Terminal promowy w Świnoujściu jest największym terminalem promowym w Polsce i jedynym zarządzanym przez osobną spółkę infrastrukturalną. W 2003 roku obsłużył 1996 promów, co daje dzienną średnią 5,5 zawinięć promów i w porównaniu z rokiem 2002 oznacza wzrost zawinięć o 23 proc. Obsłużył on blisko 868 tys. pasażerów w 2003 r., i odnotował o 15,9 proc. więcej pasażerów w porównaniu z rokiem poprzednim. W roku 2003 na liniach do Ystad i Kopenhagi promy przewiozły łącznie 118 509 samochodów ciężarowych, co w porównaniu z rokiem 2002 (102 610 samochodów ciężarowych) oznacza wzrost o 15,5 proc. Niewielkie spadki przewozów odnotowano tylko w przypadku samochodów osobowych, o 4,6 proc. (76 204) i autokarów o 10,1 proc. (2517).
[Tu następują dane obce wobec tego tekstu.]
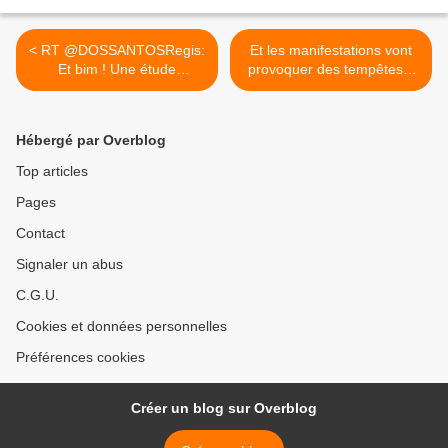
< RT @DOSSANTOSRegis:
Et les manifestations vont
Et bim ! Une étude
provoquer des tempêtes...
d'impact...
>
Hébergé par Overblog
Top articles
Pages
Contact
Signaler un abus
C.G.U.
Cookies et données personnelles
Préférences cookies
Créer un blog sur Overblog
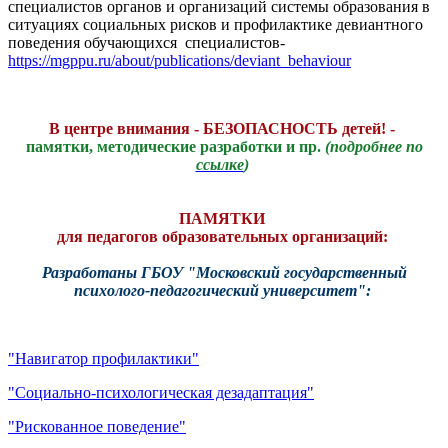
специалистов органов и организаций системы образования в
ситуациях социальных рисков и профилактике девиантного
поведения обучающихся специалистов-
https://mgppu.ru/about/publications/deviant_behaviour
В центре внимания - БЕЗОПАСНОСТЬ детей! -
памятки, методические разработки и пр.
(подробнее по
ссылке
)
ПАМЯТКИ
для педагогов образовательных организаций:
Разработаны ГБОУ "Московский государственный
психолого-педагогический университет":
"Навигатор профилактики"
"Социально-психологическая дезадаптация"
"Рискованное поведение"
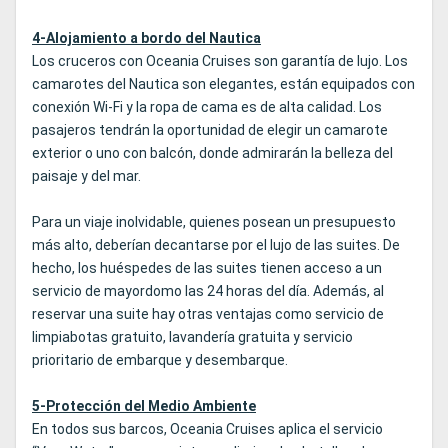
4-Alojamiento a bordo del Nautica
Los cruceros con Oceania Cruises son garantía de lujo. Los
camarotes del Nautica son elegantes, están equipados con
conexión Wi-Fi y la ropa de cama es de alta calidad. Los
pasajeros tendrán la oportunidad de elegir un camarote
exterior o uno con balcón, donde admirarán la belleza del
paisaje y del mar.
Para un viaje inolvidable, quienes posean un presupuesto
más alto, deberían decantarse por el lujo de las suites. De
hecho, los huéspedes de las suites tienen acceso a un
servicio de mayordomo las 24 horas del día. Además, al
reservar una suite hay otras ventajas como servicio de
limpiabotas gratuito, lavandería gratuita y servicio
prioritario de embarque y desembarque.
5-Protección del Medio Ambiente
En todos sus barcos, Oceania Cruises aplica el servicio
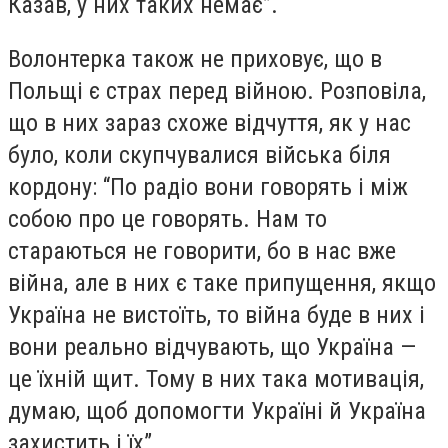
Казав, у них таких немає”.
Волонтерка також не приховує, що в
Польщі є страх перед війною. Розповіла,
що в них зараз схоже відчуття, як у нас
було, коли скупчувалися війська біля
кордону: “По радіо вони говорять і між
собою про це говорять. Нам то
стараються не говорити, бо в нас вже
війна, але в них є таке припущення, якщо
Україна не вистоїть, то війна буде в них і
вони реально відчувають, що Україна —
це їхній щит. Тому в них така мотивація,
думаю, щоб допомогти Україні й Україна
захистить і їх”.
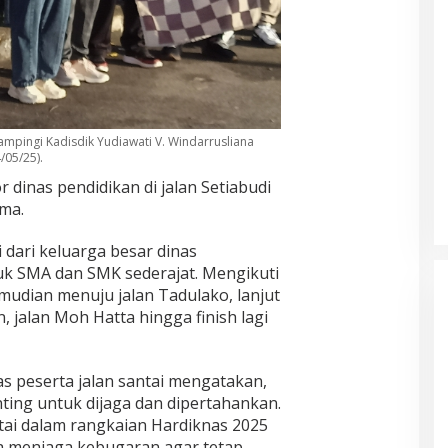
mpingi Kadisdik Yudiawati V. Windarrusliana
/05/25).
r dinas pendidikan di jalan Setiabudi
ama.
i dari keluarga besar dinas
uk SMA dan SMK sederajat. Mengikuti
kemudian menuju jalan Tadulako, lanjut
an, jalan Moh Hatta hingga finish lagi
s peserta jalan santai mengatakan,
ting untuk dijaga dan dipertahankan.
ntai dalam rangkaian Hardiknas 2025
a menjaga kebugaran agar tetap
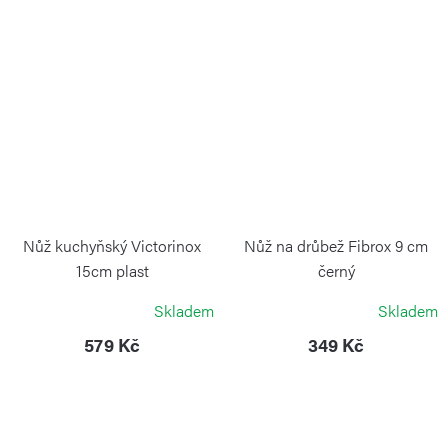
Nůž kuchyňský Victorinox
Nůž na drůbež Fibrox 9 cm
15cm plast
černý
VICTORINOX
VICTORINOX
Skladem
Skladem
579 Kč
349 Kč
Terminal promowy w Świnoujściu oferuje pięć odjazdów promów każdego dnia, w tym cztery do Ystad (ale tylko dwa pasażerskie, linii PŻB i Unity Line) i jeden do Kopenhagi. Obecnie terminal promowy w Świnoujściu jako jedyny terminal w Polsce obsługuje promy kolejowe. Jak podają na łamach prasy władze spółki zarządczej, o ponad 4 proc., do 386,8 tys. ton wzrósł tonaż ładunków przewiezionych w wagonach kolejowych, choć samych wagonów kolejowych przewożonych przez promy było mniej o 2,2 proc. Ogółem wolumen ładunków przewożonych zarówno samochodami ciężarowymi, jak i wagonami kolejowymi wyniósł 1 mln 889 tys. ton.

Terminal Promowy Świnoujście jako wyodrębniony podmiot działa od 1 sierpnia 2001 r. Do tego czasu, przez okres 35-ciu lat, działalnością eksploatacyjną w terminalu promowym zajmowała się Polska Żegluga Bałtycka SA. Po wyodrębnieniu ze struktur armatora PŻB poprzez wykupienie terminalu przez Zarząd Morskich Portów Szczecin i Świnoujście SA, po czym nastąpił dość nikły rozwój terminalu. Obecnie spółka zarządcza stara się o utworzenie relacji promowych do krajów bałtyckich oraz dalszy rozwój ruchu promowego w relacjach północ-południe.